4.)  This one is heavily just my opinion, but I would say don't look at the person in their last moments.  Mom and I were in the room, holding his hand when he passed.  I just stared at his hand because I did not want to see the last breathe he took.  We sat there for a little over an hour and the nurse would update us on his breathing.  When she said it was slowing down, I watched only his chest, watching it rise and fall slower and slower.  When it didn't rise for a time, I went out to the nurses' station to let them know it was over.  But, God was exceptionally cruel that day and when I entered the room, daddy took one last breath, and I saw it.  It's an image that keeps me awake at night and gives me nightmares when I finally do sleep.  I find myself thinking back to that moment during the day and I have to hold in my emotions at work.  I know with time it won't be so prevalent in my memory, but right now, it's all I think about.  Who knows.  If I hadn't been in the room I may be crying at the fact that I wasn't there.  There's no way to know how I would feel if I did something differently.  I just know that right now, in this moment, I wish I hadn't seen that.
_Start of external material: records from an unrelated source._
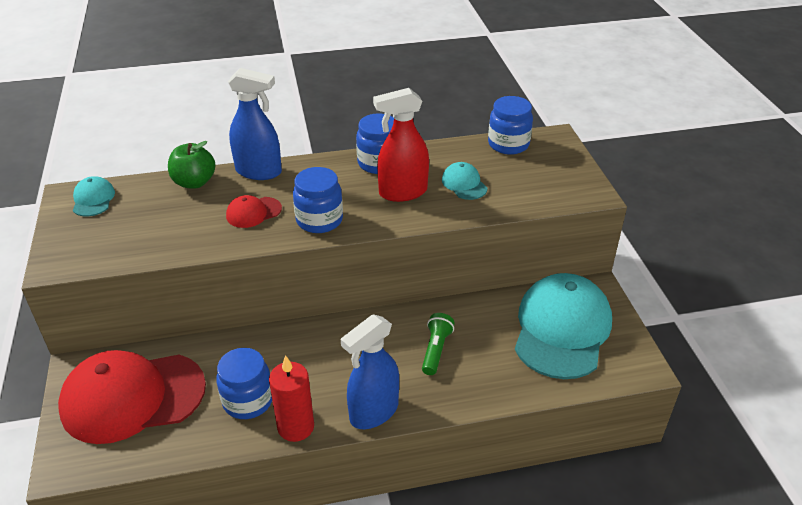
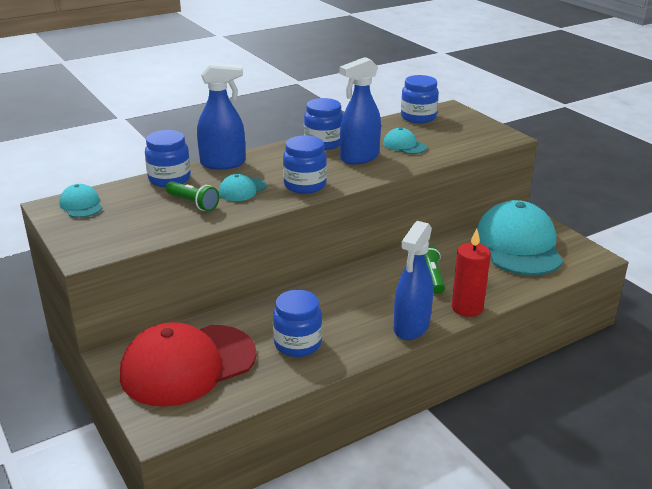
camera: 20 degrees left, 10 degrees down
(194, 182) = (169, 179): green apple -> blue jar
(194, 221) = (193, 203): none -> green flashlight
(253, 212) = (242, 190): red cap -> turquoise cap
(296, 427) = (353, 351): red candle -> red candle (467, 308)
(402, 192) = (359, 158): red spray bottle -> blue spray bottle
5.)  Grieve the way you want to grieve.  There are days I want to be around friends.  There are days I want to be by myself.  There are days I avoid everything going on and seem happy.  There are days when I'm tired of saying I'm okay when I'm really not.  I shouldn't be afraid to admit that some days, I am not okay.  I will be, but some days I just don't want to hide how sad I am.  I don't want to put on a show so people won't think I'm going to break.  My friends and co-workers have been so great to me and I couldn't ask for a better support system.  But know if I don't reply to a message or if I cancel plans, it's not because I'm losing it, I just want to feel what I feel and not have to put on a face for anyone.

6.)  Prepare yourself for upcoming life events.  I know weddings are going to be very hard.  That doesn't mean that I don't want to support my friends getting married or that I don't want to be at their weddings.  I wouldn't miss the two I have coming up for the world.  But I am mentally preparing myself for the father/daughter things.  For a while, when things weren't the best between me and my dad, I had said I didn't want him to walk me down the aisle.  Now that I don't have that option anymore, I want it more than anything.  Same with the father/daughter dance.  I know I'll be surrounded by friends at both weddings and I love the couples who are getting married dearly.  I just have to know what to expect, surround myself with friends, and concentrate on the love in the room between my friends who are lucky enough to find their other halves.  The first year is going to be hard too, because every holiday/event will be the first one without dad.  His birthday is in September, I had said we'd go to the UK/Vandy football game together this fall as his Father's Day present, and Christmas is going to be very lonely.  Not to mention my birthday, Father's Day next year, and pretty much any significant event that happens to me.  I started bawling the other day when I was watching some random tv show and a girl had just given birth and handed her father his first grandchild to hold. 

I really don't have much else.  This weekend will be hard because it will be the first time I've been at the house when he wasn't there.  It'll be weird to not see him sitting in his chair by the computer, playing solitaire.  It will be weird to not have him comment on how messy my car is when he fills up my gas tank for me before I'd return home.  And it'll be weird to walk out of the house, not having him hug me and tell me he loves me.  But I'll get through it, just like I'll get through next week, and next month, next year, and all of the rest of the years of my life.  But even though I'll get through it, the hole in my heart which houses the pain of loss of my grandmother and grandfather, definitely got a little bigger two weeks, one day, and four hours and forty two minutes ago.